There is an unsettling and striking symmetry in the story of They and its author Kay Dick. When this novel was first published in the 1970's, it seemed the world just wasn't ready for it and it was pulled from print. Sadly Kay passed away in 2001 and now their work is being rediscovered once more. Now as we live through many of our own personal dystopias, Dicks writing resonates unwelcomely and forces us to ask questions about creation - is it worth creating art, writing novels, making music when nobody is looking? What happens when art fades into history, do we have a duty to remember it?
Our narrator is a non-gendered, non-named, undescribed human of our own imagination, and their storytelling was strange. The style jumped from flowing and descriptive to blocky and blunt - it didn't always make sense, but somehow the feelings always translated through the pages without the need for explanation.
Our nameless narrator and our villains are only identified by the word 'They' - blurring the lines even further in a way that only a captivating dystopian novel truly can. Our villians slowly strip away creativity and individuality, making it seem like there is a choice but really there isn't - and in a way that's more terrifying than outright control. It draws the reader in to question everything - especially about inaction, and whether inaction is really action on the side of the oppressor.
"Any attempt to give up was playing into their hands. Inaction was what they wanted."
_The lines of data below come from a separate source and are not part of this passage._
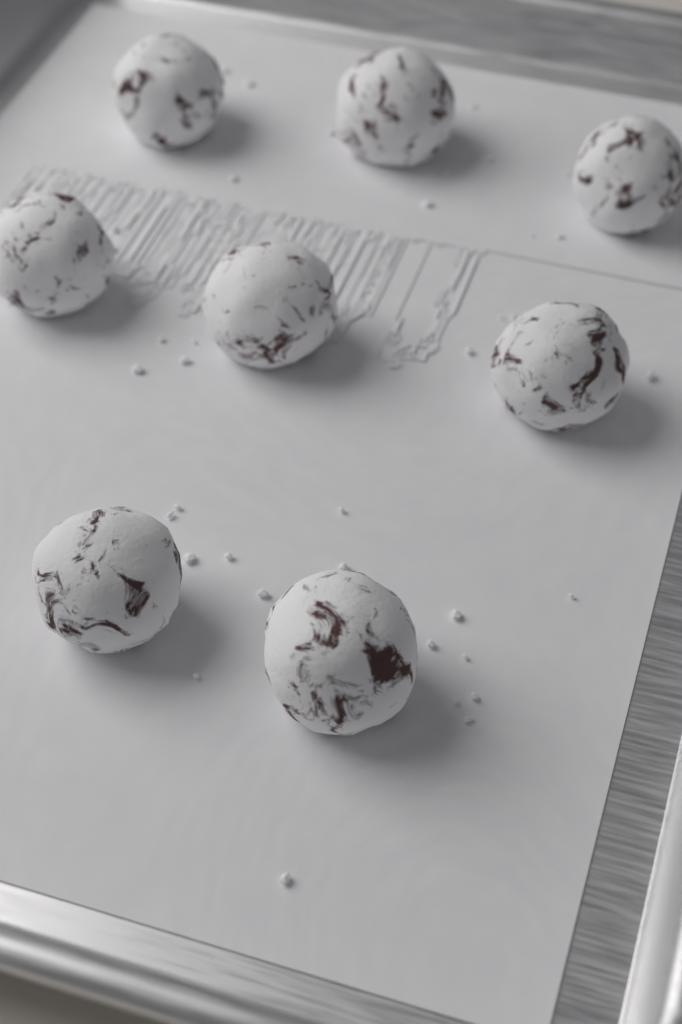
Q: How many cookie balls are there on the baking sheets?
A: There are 8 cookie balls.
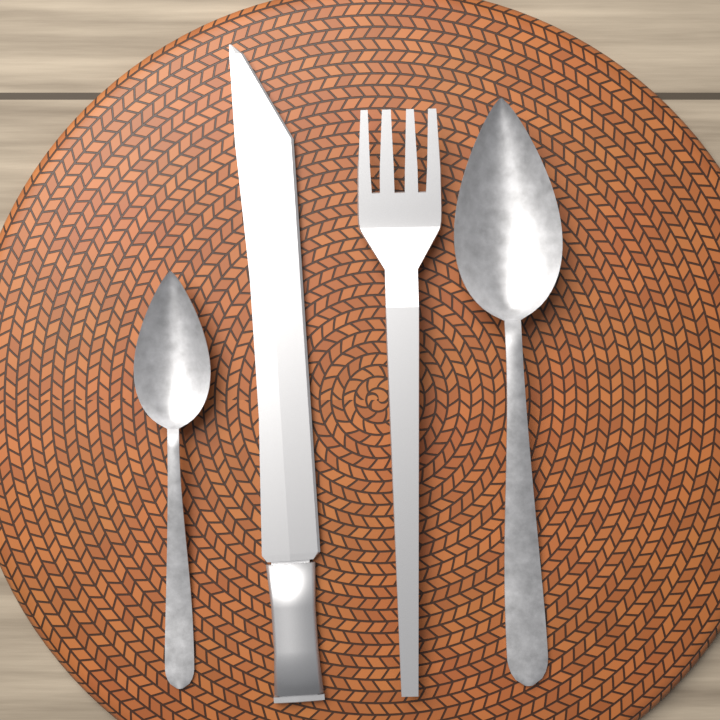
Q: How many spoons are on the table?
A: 2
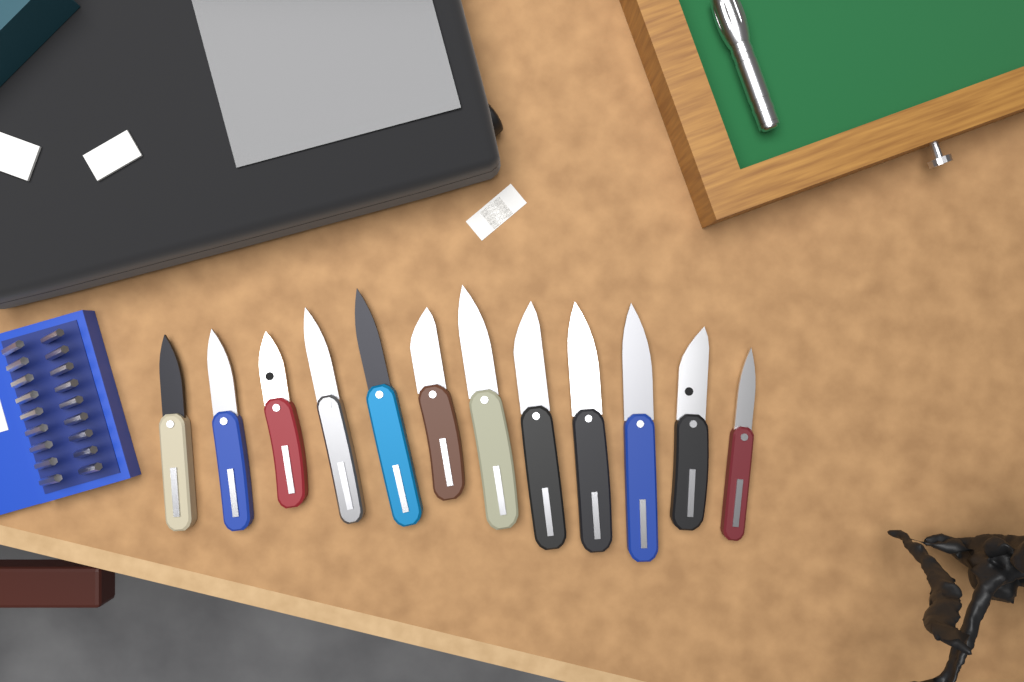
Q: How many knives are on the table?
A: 12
If you're looking for an easy, clear, fully-resolved story, put this book back on the shelf and back away slowly. They isn't any of that - it is a short story that is enigmatically nightmarish and chaotic, both an electric celebration of expression, queerness and freedom and also an uneasy warning about how close we are to any number of dystopias if we let them take control.
⭐⭐⭐⭐
I was gifted an advanced reviewers copy of this title in return for an honest review.